Sonrai CEO Brendan Hannigan said the company expects "the majority of our engagements to be with partners." Sonrai provides channel discounts across its product lines and offers packages that let partners use Sonrai Dig as part of an initial assessment engagement, he noted.

Larry Bianculli, managing director at CCSI, a managed security services provider (MSSP) based in Bohemia, N.Y., said the Sonrai platform suits customers who are moving workloads to the cloud but have the "expanding needs of identity management and data governance with their data … in the cloud."
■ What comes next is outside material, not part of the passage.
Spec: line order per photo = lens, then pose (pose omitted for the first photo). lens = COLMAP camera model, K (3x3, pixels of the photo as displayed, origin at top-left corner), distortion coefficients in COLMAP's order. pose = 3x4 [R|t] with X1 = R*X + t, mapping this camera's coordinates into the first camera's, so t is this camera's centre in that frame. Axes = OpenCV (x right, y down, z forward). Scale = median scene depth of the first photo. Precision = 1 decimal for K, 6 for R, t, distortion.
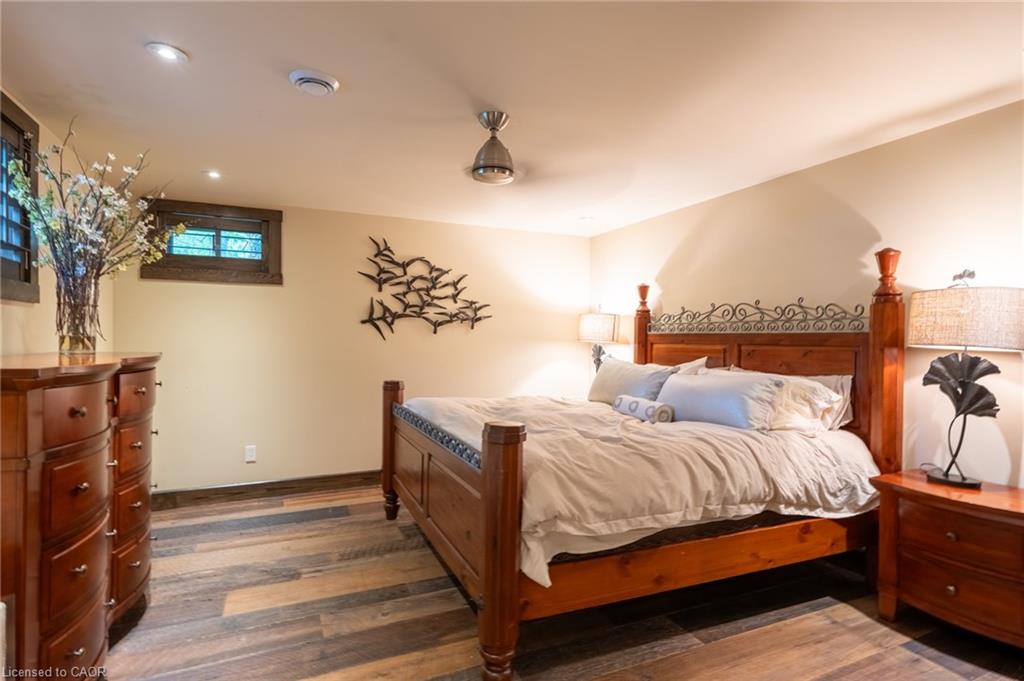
lens RADIAL K [[510.4, 0, 517.5], [0, 510.4, 339.2], [0, 0, 1]] dist [-0.003146, -0.000031]
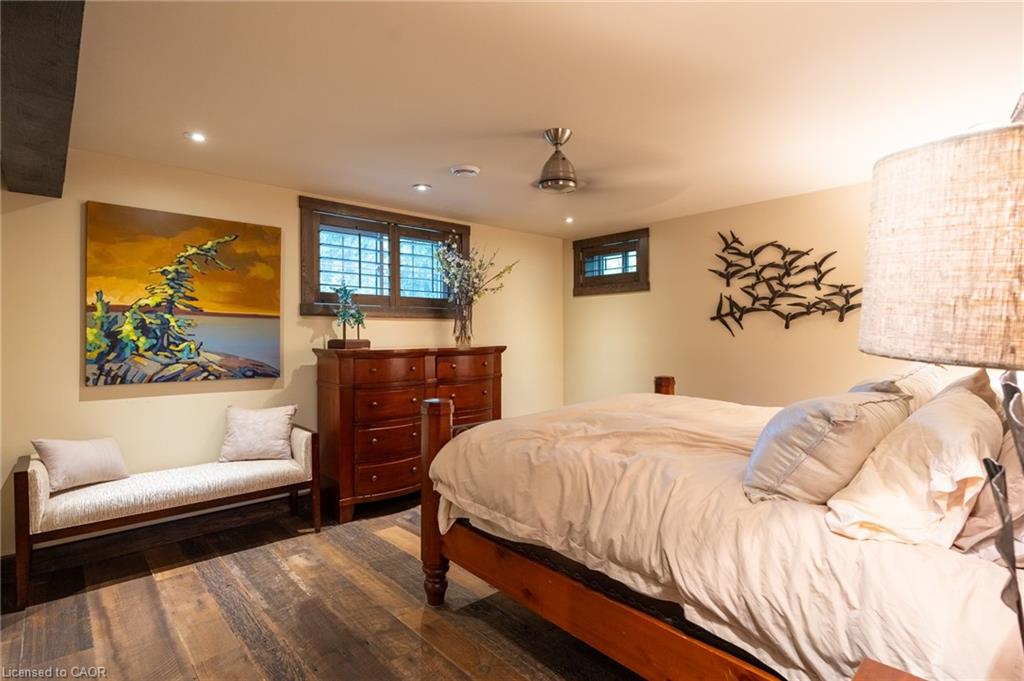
lens RADIAL K [[510.4, 0, 515.0], [0, 510.4, 343.7], [0, 0, 1]] dist [-0.003146, -0.000031]
pose [[0.313157, 0.005312, -0.949687, 0.512869], [0.007640, 0.999938, 0.008112, 0.004027], [0.949671, -0.009796, 0.313097, 0.308523]]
CCSI, which operates a 24x7 security operations center as a SOC 2 MSSP, has incorporated Sonrai as one of the tools in its Threatprotect security platform.

Other news

  • InterVision, an IT service provider based in Santa Clara, Calif., and St. Louis, unveiled its Cloud Migration Lifecycle Assurance program, which the company said provides a "comprehensive approach to AWS migration, ongoing operations and cost optimization." InterVision is a Premier Consulting Partner in the AWS Partner Network.
  • Pax8, a cloud distributor headquartered in Denver, joined RingCentral's channel partner program. The arrangement lets Pax8 provide the RingCentral Office offering and RingCentral Cloud PBX for Microsoft Teams to its North American partners.
  • ai, a value stream management platform company based in Plano, Texas, rolled out a new partner program. The program encompasses partners such as global and regional systems integrators, consulting firms and technology providers.
  • Ping Identity, based in Denver, revamped its Global Partner Program, which includes programs for technology and channel partners. Changes to the Channel Program component include Delivery Approved, which rewards partners for investing time and resources in building Ping consulting practices. Ping's strategic Alliance Program, meanwhile, has been expanded to support "further collaboration with top-tier technology companies," according to Ping.
  • Cybersecurity vendor Bitdefender introduced managed detection and response (MDR) services for its IT service provider partners. The MDR services use Bitdefender's 24x7 security operation center in San Antonio, Texas.
  • Security On-Demand (SOD), a managed security and MDR services provider, expanded its channel program. The company launched the SOD Partner Success Program for referring, reselling or private-labelling its services. The company said the program launch includes restructured SOD partner benefits and a new partner portal with sales training, branded collateral, sales playbooks and other resources.
  • Onix, a cloud solutions provider based in Lakewood, Ohio, and Toronto, said it achieved Managed Service Provider status in the Google Cloud Partner Advantage Program.
  • Savantis, an IT staffing and SAP Gold Partner based in Exton, Pa., appointed Keith Hontz as CEO and president. Hontz was previously CEO at SocketLabs.

Market Share is a news roundup published every Friday.